Remonter la Marne, Jean-Paul Kauffmann
Remonter la Marne, mars 2013, 265 pages, 19,50 €
Ecrivain(s): Jean-Paul Kauffmann Edition: Fayard
Qu’y a-t-il de commun entre la passion du Saint-Emilion, l’arôme du cigare et l’idée baroque de remonter la Marne à pied de son embouchure jusqu’à sa source ? Jean-Paul Kauffmann !
Car cet honnête homme s’est mis en tête de suivre, à pied, la berge sur les quelque 500 kilomètres que compte cette rivière.
Enfin un livre né sous la plume d’un véritable écrivain, qui a du style, le sens de l’observation et qui se fiche pas mal de la mode.
Amie lectrice, ami lecteur, tu ne le sais pas mais la Marne recèle bien des trésors et bien des mystères. L’auteur nous en dévoile quelques uns. Ce n’est pas la Marne qui se jette dans la Seine mais la Seine qui se jette dans la Marne.
La Marne, du latin matrona, c’est la seule rivière de France qui pourrait briguer le titre de fleuve.
Au fil de son périple, Kauffmann croise des gens étranges : le nautonier de l’île des loups qui ressemble à Charon qui conduisait les morts sur l’Achéron. C’est sur cette île que vit Jeanne, une vieille amie de l’auteur, plasticienne et sculptrice qui refuse d’expliquer le sens de ses œuvres. « L’artiste n’a pas à donner ses clefs. D’ailleurs il ne les a pas. On ne peut pas tout avoir : la faculté d’inventer jointe à celle d’interpréter » (p.32).
Il peut aussi faire de mauvaises rencontres. Avec une journaliste parisienne, qu’il a le bon goût de ne pas nommer, qui « s’est taillé une réputation dans la profession pour ses interviews percutantes d’hommes politiques » (p.207). Elle est venue à Saint-Dizier observer un ministre (innommable lui aussi) dont elle écrit la bio. Elle fait honneur à la capitale :
« – C’est dingue ton histoire de Marne. Qu’est-ce que tu peux bien écrire là-dessus ? Tous ces bleds glauques… Cette France profonde déprimante… T’es vraiment maso ».
Mais il la mouche gentiment :
« – La Marne est un être vivant, complexe. Elle essaie de tromper l’adversaire. Comme tes hommes politiques ».
Jean-Paul Kauffmann possède l’art de la transition sans transition. Rencontre-t-il un asiatique qui randonne comme lui et qui sort une bouteille de champagne de son sac pour trinquer qu’il songe aux adieux de la Malmaison. Il ne reverra jamais cet homme comme Napoléon sait qu’il ne verra plus la chambre où Joséphine est morte (p.87).

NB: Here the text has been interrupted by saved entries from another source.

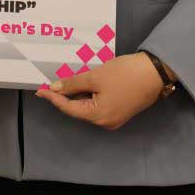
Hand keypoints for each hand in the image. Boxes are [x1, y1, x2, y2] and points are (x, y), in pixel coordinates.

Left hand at [38, 52, 167, 129]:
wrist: (155, 72)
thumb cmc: (125, 74)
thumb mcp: (95, 76)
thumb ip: (73, 84)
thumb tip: (55, 89)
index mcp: (98, 116)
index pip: (69, 108)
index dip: (53, 98)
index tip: (39, 91)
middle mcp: (105, 122)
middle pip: (79, 109)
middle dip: (66, 96)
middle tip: (51, 83)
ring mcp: (115, 118)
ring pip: (89, 106)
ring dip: (79, 94)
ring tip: (68, 81)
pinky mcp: (121, 111)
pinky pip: (99, 104)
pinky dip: (90, 95)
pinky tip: (86, 83)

Car, chez Kauffmann, tout est bon pour évoquer ses deux marottes : le pinard et Napoléon. Et cela tombe à pic : la Champagne Ardenne que traverse la Marne a vu se dérouler les dernières batailles de la campagne de France de 1814. Et elle est aussi le lieu où poussent bien des vignobles de Champagne, notamment ceux situés aux alentours de la ville d’Aÿ bien connue des cruciverbistes.
Alors il en profite pour picoler quelques bulles en véritable amateur : régulièrement mais en petites quantités. Que ce soit dans le département de la Marne ou celui de la Haute Marne, les autochtones, même les mois aisés, ont toujours une bonne bouteille à boire avec lui.
Après sept semaines et un ultime arrêt à Joinville-en-Vallage où les ducs de Guise firent édifier un château à l’Italienne au 16ème siècle, il atteint son but : la source de la rivière qui émane d’un bloc détaché de la falaise. « Dans cette vasque qui n’a jamais vu le jour, le cœur de la Marne commence à battre. Ce rocher monumental qui donne la vie a l’air d’une idole ». Elle lui murmure : « Enfin tu es là. Tu en as mis du temps ».
Mais laissons à Jeanne, la plasticienne de l’île des loups, le soin de tirer la conclusion à propos de la Marne : « Au fond, tout cela n’est que de la flotte ». Ah… ça ne vaut pas un verre de Saint-Emilion mais 260 pages de flotte comme ça, on peut s’y plonger avec délectation.